Requirement =
Without reproducing any picture, copy the records word for word.

Information given =
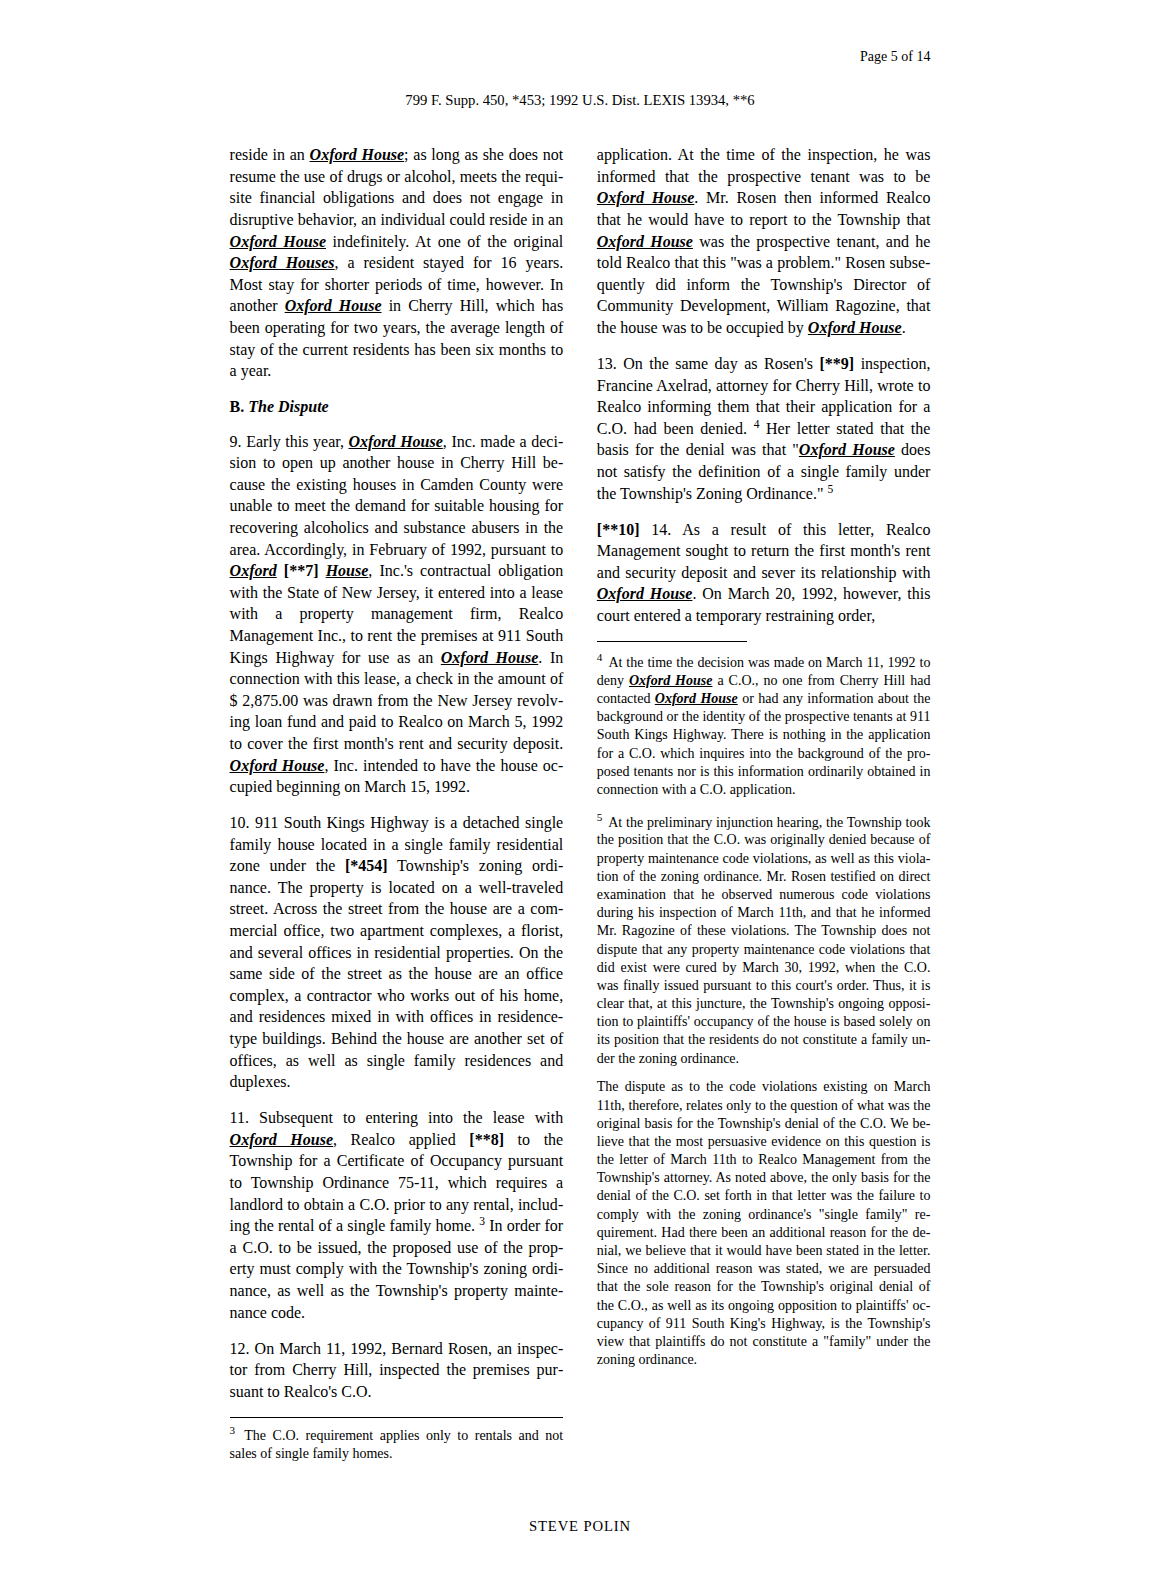Page 5 of 14
799 F. Supp. 450, *453; 1992 U.S. Dist. LEXIS 13934, **6
reside in an Oxford House; as long as she does not resume the use of drugs or alcohol, meets the requisite financial obligations and does not engage in disruptive behavior, an individual could reside in an Oxford House indefinitely. At one of the original Oxford Houses, a resident stayed for 16 years. Most stay for shorter periods of time, however. In another Oxford House in Cherry Hill, which has been operating for two years, the average length of stay of the current residents has been six months to a year.
B. The Dispute
9. Early this year, Oxford House, Inc. made a decision to open up another house in Cherry Hill because the existing houses in Camden County were unable to meet the demand for suitable housing for recovering alcoholics and substance abusers in the area. Accordingly, in February of 1992, pursuant to Oxford [**7] House, Inc.'s contractual obligation with the State of New Jersey, it entered into a lease with a property management firm, Realco Management Inc., to rent the premises at 911 South Kings Highway for use as an Oxford House. In connection with this lease, a check in the amount of $ 2,875.00 was drawn from the New Jersey revolving loan fund and paid to Realco on March 5, 1992 to cover the first month's rent and security deposit. Oxford House, Inc. intended to have the house occupied beginning on March 15, 1992.
10. 911 South Kings Highway is a detached single family house located in a single family residential zone under the [*454] Township's zoning ordinance. The property is located on a well-traveled street. Across the street from the house are a commercial office, two apartment complexes, a florist, and several offices in residential properties. On the same side of the street as the house are an office complex, a contractor who works out of his home, and residences mixed in with offices in residence-type buildings. Behind the house are another set of offices, as well as single family residences and duplexes.
11. Subsequent to entering into the lease with Oxford House, Realco applied [**8] to the Township for a Certificate of Occupancy pursuant to Township Ordinance 75-11, which requires a landlord to obtain a C.O. prior to any rental, including the rental of a single family home. 3 In order for a C.O. to be issued, the proposed use of the property must comply with the Township's zoning ordinance, as well as the Township's property maintenance code.
12. On March 11, 1992, Bernard Rosen, an inspector from Cherry Hill, inspected the premises pursuant to Realco's C.O.
3 The C.O. requirement applies only to rentals and not sales of single family homes.
application. At the time of the inspection, he was informed that the prospective tenant was to be Oxford House. Mr. Rosen then informed Realco that he would have to report to the Township that Oxford House was the prospective tenant, and he told Realco that this "was a problem." Rosen subsequently did inform the Township's Director of Community Development, William Ragozine, that the house was to be occupied by Oxford House.
13. On the same day as Rosen's [**9] inspection, Francine Axelrad, attorney for Cherry Hill, wrote to Realco informing them that their application for a C.O. had been denied. 4 Her letter stated that the basis for the denial was that "Oxford House does not satisfy the definition of a single family under the Township's Zoning Ordinance." 5
[**10] 14. As a result of this letter, Realco Management sought to return the first month's rent and security deposit and sever its relationship with Oxford House. On March 20, 1992, however, this court entered a temporary restraining order,
4 At the time the decision was made on March 11, 1992 to deny Oxford House a C.O., no one from Cherry Hill had contacted Oxford House or had any information about the background or the identity of the prospective tenants at 911 South Kings Highway. There is nothing in the application for a C.O. which inquires into the background of the proposed tenants nor is this information ordinarily obtained in connection with a C.O. application.
5 At the preliminary injunction hearing, the Township took the position that the C.O. was originally denied because of property maintenance code violations, as well as this violation of the zoning ordinance. Mr. Rosen testified on direct examination that he observed numerous code violations during his inspection of March 11th, and that he informed Mr. Ragozine of these violations. The Township does not dispute that any property maintenance code violations that did exist were cured by March 30, 1992, when the C.O. was finally issued pursuant to this court's order. Thus, it is clear that, at this juncture, the Township's ongoing opposition to plaintiffs' occupancy of the house is based solely on its position that the residents do not constitute a family under the zoning ordinance.
The dispute as to the code violations existing on March 11th, therefore, relates only to the question of what was the original basis for the Township's denial of the C.O. We believe that the most persuasive evidence on this question is the letter of March 11th to Realco Management from the Township's attorney. As noted above, the only basis for the denial of the C.O. set forth in that letter was the failure to comply with the zoning ordinance's "single family" requirement. Had there been an additional reason for the denial, we believe that it would have been stated in the letter. Since no additional reason was stated, we are persuaded that the sole reason for the Township's original denial of the C.O., as well as its ongoing opposition to plaintiffs' occupancy of 911 South King's Highway, is the Township's view that plaintiffs do not constitute a "family" under the zoning ordinance.
STEVE POLIN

Written answer =
Page 5 of 14
799 F. Supp. 450, *453; 1992 U.S. Dist. LEXIS 13934, **6
reside in an Oxford House; as long as she does not resume the use of drugs or alcohol, meets the requisite financial obligations and does not engage in disruptive behavior, an individual could reside in an Oxford House indefinitely. At one of the original Oxford Houses, a resident stayed for 16 years. Most stay for shorter periods of time, however. In another Oxford House in Cherry Hill, which has been operating for two years, the average length of stay of the current residents has been six months to a year.
B. The Dispute
9. Early this year, Oxford House, Inc. made a decision to open up another house in Cherry Hill because the existing houses in Camden County were unable to meet the demand for suitable housing for recovering alcoholics and substance abusers in the area. Accordingly, in February of 1992, pursuant to Oxford [**7] House, Inc.'s contractual obligation with the State of New Jersey, it entered into a lease with a property management firm, Realco Management Inc., to rent the premises at 911 South Kings Highway for use as an Oxford House. In connection with this lease, a check in the amount of $ 2,875.00 was drawn from the New Jersey revolving loan fund and paid to Realco on March 5, 1992 to cover the first month's rent and security deposit. Oxford House, Inc. intended to have the house occupied beginning on March 15, 1992.
10. 911 South Kings Highway is a detached single family house located in a single family residential zone under the [*454] Township's zoning ordinance. The property is located on a well-traveled street. Across the street from the house are a commercial office, two apartment complexes, a florist, and several offices in residential properties. On the same side of the street as the house are an office complex, a contractor who works out of his home, and residences mixed in with offices in residence-type buildings. Behind the house are another set of offices, as well as single family residences and duplexes.
11. Subsequent to entering into the lease with Oxford House, Realco applied [**8] to the Township for a Certificate of Occupancy pursuant to Township Ordinance 75-11, which requires a landlord to obtain a C.O. prior to any rental, including the rental of a single family home. 3 In order for a C.O. to be issued, the proposed use of the property must comply with the Township's zoning ordinance, as well as the Township's property maintenance code.
12. On March 11, 1992, Bernard Rosen, an inspector from Cherry Hill, inspected the premises pursuant to Realco's C.O.
3 The C.O. requirement applies only to rentals and not sales of single family homes.
application. At the time of the inspection, he was informed that the prospective tenant was to be Oxford House. Mr. Rosen then informed Realco that he would have to report to the Township that Oxford House was the prospective tenant, and he told Realco that this "was a problem." Rosen subsequently did inform the Township's Director of Community Development, William Ragozine, that the house was to be occupied by Oxford House.
13. On the same day as Rosen's [**9] inspection, Francine Axelrad, attorney for Cherry Hill, wrote to Realco informing them that their application for a C.O. had been denied. 4 Her letter stated that the basis for the denial was that "Oxford House does not satisfy the definition of a single family under the Township's Zoning Ordinance." 5
[**10] 14. As a result of this letter, Realco Management sought to return the first month's rent and security deposit and sever its relationship with Oxford House. On March 20, 1992, however, this court entered a temporary restraining order,
4 At the time the decision was made on March 11, 1992 to deny Oxford House a C.O., no one from Cherry Hill had contacted Oxford House or had any information about the background or the identity of the prospective tenants at 911 South Kings Highway. There is nothing in the application for a C.O. which inquires into the background of the proposed tenants nor is this information ordinarily obtained in connection with a C.O. application.
5 At the preliminary injunction hearing, the Township took the position that the C.O. was originally denied because of property maintenance code violations, as well as this violation of the zoning ordinance. Mr. Rosen testified on direct examination that he observed numerous code violations during his inspection of March 11th, and that he informed Mr. Ragozine of these violations. The Township does not dispute that any property maintenance code violations that did exist were cured by March 30, 1992, when the C.O. was finally issued pursuant to this court's order. Thus, it is clear that, at this juncture, the Township's ongoing opposition to plaintiffs' occupancy of the house is based solely on its position that the residents do not constitute a family under the zoning ordinance.
The dispute as to the code violations existing on March 11th, therefore, relates only to the question of what was the original basis for the Township's denial of the C.O. We believe that the most persuasive evidence on this question is the letter of March 11th to Realco Management from the Township's attorney. As noted above, the only basis for the denial of the C.O. set forth in that letter was the failure to comply with the zoning ordinance's "single family" requirement. Had there been an additional reason for the denial, we believe that it would have been stated in the letter. Since no additional reason was stated, we are persuaded that the sole reason for the Township's original denial of the C.O., as well as its ongoing opposition to plaintiffs' occupancy of 911 South King's Highway, is the Township's view that plaintiffs do not constitute a "family" under the zoning ordinance.
STEVE POLIN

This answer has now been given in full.